La 1e journée se passe vraiment bien, nous marchons à un bon rythme en montée et nous trottinons dans les descentes. Les paysages sont magnifiques, les kilomètres défilent.




Nous avons même le plaisir de croiser un jeune espoir du team Salomon, qui disparaît en un clin d’oeil. Son rythme est assez impressionnant.



Nous arrivons à la base vie un peu avant 10h du soir. Comme nous nous sentons bien tous les deux, nous choisissons de nous arrêter seulement une heure, le temps de se changer et de prendre un bon repas chaud. Ce sera ma première bière (et dernière) bière de la course. Pour Edouard, ce sera la 1e d'une longue série. Ce sera également le 1e bol de pâtes, des dizaines d’autres suivront.

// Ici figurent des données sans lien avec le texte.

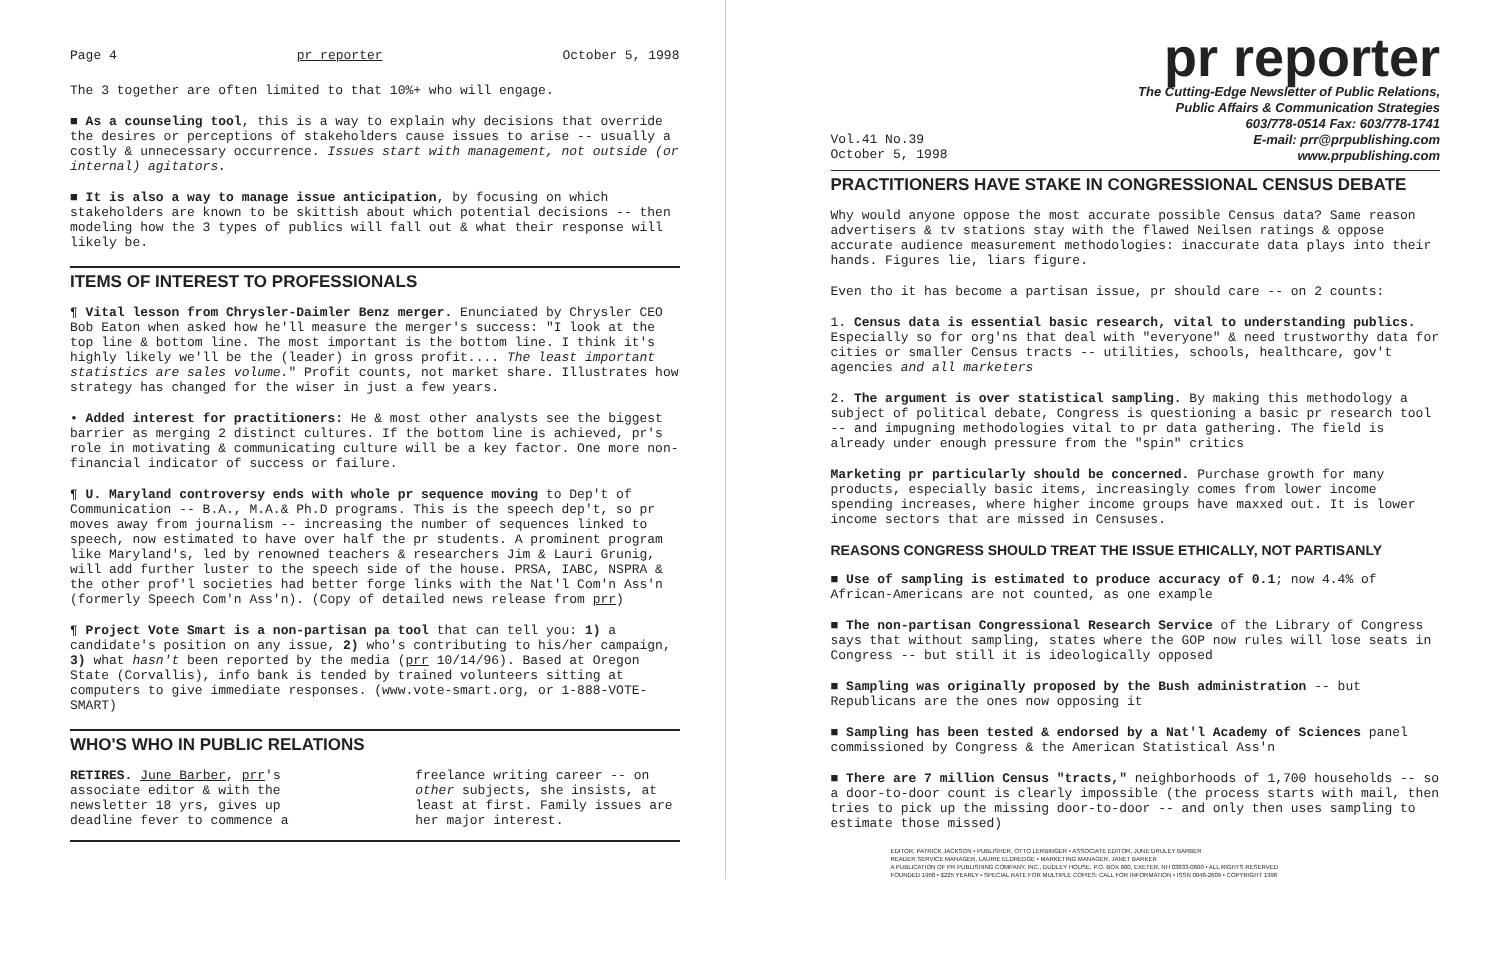Page 4 pr reporter October 5, 1998
The 3 together are often limited to that 10%+ who will engage.
■ As a counseling tool, this is a way to explain why decisions that override the desires or perceptions of stakeholders cause issues to arise -- usually a costly & unnecessary occurrence. Issues start with management, not outside (or internal) agitators.
■ It is also a way to manage issue anticipation, by focusing on which stakeholders are known to be skittish about which potential decisions -- then modeling how the 3 types of publics will fall out & what their response will likely be.
ITEMS OF INTEREST TO PROFESSIONALS
¶ Vital lesson from Chrysler-Daimler Benz merger. Enunciated by Chrysler CEO Bob Eaton when asked how he'll measure the merger's success: "I look at the top line & bottom line. The most important is the bottom line. I think it's highly likely we'll be the (leader) in gross profit.... The least important statistics are sales volume." Profit counts, not market share. Illustrates how strategy has changed for the wiser in just a few years.
• Added interest for practitioners: He & most other analysts see the biggest barrier as merging 2 distinct cultures. If the bottom line is achieved, pr's role in motivating & communicating culture will be a key factor. One more non-financial indicator of success or failure.
¶ U. Maryland controversy ends with whole pr sequence moving to Dep't of Communication -- B.A., M.A.& Ph.D programs. This is the speech dep't, so pr moves away from journalism -- increasing the number of sequences linked to speech, now estimated to have over half the pr students. A prominent program like Maryland's, led by renowned teachers & researchers Jim & Lauri Grunig, will add further luster to the speech side of the house. PRSA, IABC, NSPRA & the other prof'l societies had better forge links with the Nat'l Com'n Ass'n (formerly Speech Com'n Ass'n). (Copy of detailed news release from prr)
¶ Project Vote Smart is a non-partisan pa tool that can tell you: 1) a candidate's position on any issue, 2) who's contributing to his/her campaign, 3) what hasn't been reported by the media (prr 10/14/96). Based at Oregon State (Corvallis), info bank is tended by trained volunteers sitting at computers to give immediate responses. (www.vote-smart.org, or 1-888-VOTE-SMART)
WHO'S WHO IN PUBLIC RELATIONS
RETIRES. June Barber, prr's associate editor & with the newsletter 18 yrs, gives up deadline fever to commence a
freelance writing career -- on other subjects, she insists, at least at first. Family issues are her major interest.
pr reporter
The Cutting-Edge Newsletter of Public Relations,
Public Affairs & Communication Strategies
603/778-0514 Fax: 603/778-1741
Vol.41 No.39
October 5, 1998 E-mail: prr@prpublishing.com
www.prpublishing.com
PRACTITIONERS HAVE STAKE IN CONGRESSIONAL CENSUS DEBATE
Why would anyone oppose the most accurate possible Census data? Same reason advertisers & tv stations stay with the flawed Neilsen ratings & oppose accurate audience measurement methodologies: inaccurate data plays into their hands. Figures lie, liars figure.
Even tho it has become a partisan issue, pr should care -- on 2 counts:
1. Census data is essential basic research, vital to understanding publics. Especially so for org'ns that deal with "everyone" & need trustworthy data for cities or smaller Census tracts -- utilities, schools, healthcare, gov't agencies and all marketers
2. The argument is over statistical sampling. By making this methodology a subject of political debate, Congress is questioning a basic pr research tool -- and impugning methodologies vital to pr data gathering. The field is already under enough pressure from the "spin" critics
Marketing pr particularly should be concerned. Purchase growth for many products, especially basic items, increasingly comes from lower income spending increases, where higher income groups have maxxed out. It is lower income sectors that are missed in Censuses.
REASONS CONGRESS SHOULD TREAT THE ISSUE ETHICALLY, NOT PARTISANLY
■ Use of sampling is estimated to produce accuracy of 0.1; now 4.4% of African-Americans are not counted, as one example
■ The non-partisan Congressional Research Service of the Library of Congress says that without sampling, states where the GOP now rules will lose seats in Congress -- but still it is ideologically opposed
■ Sampling was originally proposed by the Bush administration -- but Republicans are the ones now opposing it
■ Sampling has been tested & endorsed by a Nat'l Academy of Sciences panel commissioned by Congress & the American Statistical Ass'n
■ There are 7 million Census "tracts," neighborhoods of 1,700 households -- so a door-to-door count is clearly impossible (the process starts with mail, then tries to pick up the missing door-to-door -- and only then uses sampling to estimate those missed)
EDITOR, PATRICK JACKSON • PUBLISHER, OTTO LERBINGER • ASSOCIATE EDITOR, JUNE DRULEY BARBER
READER SERVICE MANAGER, LAURIE ELDREDGE • MARKETING MANAGER, JANET BARKER
A PUBLICATION OF PR PUBLISHING COMPANY, INC., DUDLEY HOUSE, P.O. BOX 600, EXETER, NH 03833-0600 • ALL RIGHTS RESERVED
FOUNDED 1958 • $225 YEARLY • SPECIAL RATE FOR MULTIPLE COPIES: CALL FOR INFORMATION • ISSN 0048-2609 • COPYRIGHT 1998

  • Valgrisenche - Cogne (104 km, 9200 D+, 31h40)

Nous repartons affronter la nuit. La fin de la montée au col Entrelor qui culmine à 3004 mètres sera très dure pour moi, je ressens une grosse fatigue et je fais même une micro-sieste, allongé au bord du chemin. Je finis par arriver au sommet avec les premières lueurs du jour, l’ambiance est magique. Au début de la descente, je retrouve Edouard qui avait pris quelques longueurs d’avance dans la montée. Avec l’arrivée du jour, le sommeil est parti et je me sens à nouveau bien. 



Après une longue descente dans un décor très minéral, nous arrivons en fin de vallée à Eaux-Rousses où nous nous octroyons une sieste d’une heure après 29h de course. Nous savons que le prochain morceau sera costaud. En effet, nous attendent 12 km et quasiment 2000m de D+ pour monter au col du Lozon, le point culminant de la course à 3299 mètres. La 1e partie en forêt se monte tranquillement jusqu’au refuge Cassoto di Levionaz. Ensuite nous passons dans un décor de haute montagne où on peine à imaginer qu’il y a un chemin qui traverse ces montagnes. La fin de la montée est interminable et j’entends Edouard derrière moi qui souffre comme rarement (effet de l’altitude peut-être). Enfin nous arrivons au col.



Vous me voyez venir, après la montée, on repart pour une longue descente (spoiler alert: ça va être beaucoup comme ça ;-) pour descendre en fin de vallée jusqu’à la ville de Cogne où se trouve la 2e base vie. Pour l’instant, tout va bien, la cheville d’Edouard tient le coup et on est bien. On en profite pour passer un coup de fil à Christophe, finisher du ToR quelques années auparavant pour prendre des infos sur la suite du programme. Nous arrivons à la base vie à 17h40. Nous nous octroyons une longue pause cette fois-ci. Nous prenons le temps de nous laver, d’aller aux soins (bandage préventif des pieds pour moi, massage pour Edouard), sieste de 2h, puis repas. Au final, nous resterons environ 5h30 à la base vie avant de repartir un peu après 11h pour affronter la nuit.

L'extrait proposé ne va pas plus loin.